Freshwater mussels collected on June 4, 2025 from the Ridgefield Pits before they are filled in. Ecologists also salvaged salmon and lamprey before construction. The animals will be returned once the restoration is complete.

“These mussels generally like to bury themselves down in the sand a little bit,” Dupler said. “Often, the only thing you’ll see sticking up is their siphon, sticking up barely out of the sand.”

A diver swam back and forth in the pool working in transects along the sandy bottom, collecting the native mussels so they could be temporarily relocated during construction.

“They’ve collected probably about 2,000 mussels yesterday alone in this area,” Dupler said.

Ecologists collected thousands more, as well as juvenile salmon and lamprey with the help of staff from the U.S. Fish and Wildlife Service.

Construction on the East Fork Lewis River will take two years, including breaks when fish are migrating through the river.

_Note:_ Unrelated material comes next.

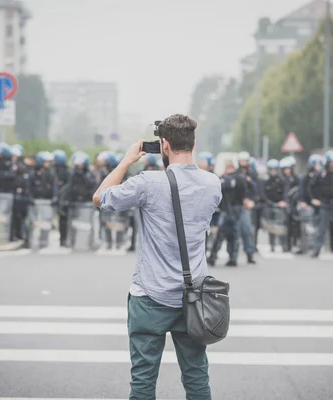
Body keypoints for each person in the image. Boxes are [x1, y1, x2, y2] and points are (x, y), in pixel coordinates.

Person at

Teams will spend another two years on revegetation work after that.

Paul Kolp and Jasmine Zimmer-Stucky of the Lower Columbia Estuary Partnership stand at the edge of one of the Ridgefield Pits on June 4, 2025.

After a tour of the site, Dupler, Zimmer-Stucky and Kolp hopped into a covered all-terrain vehicle and headed back to the Estuary Partnership’s job trailer on a newly carved dirt road. Dump trucks rumbled past. But within a few minutes, Dupler missed her turn-off.

“I feel like things change out here almost every day,” she laughed. “You kind of have to be on your toes.”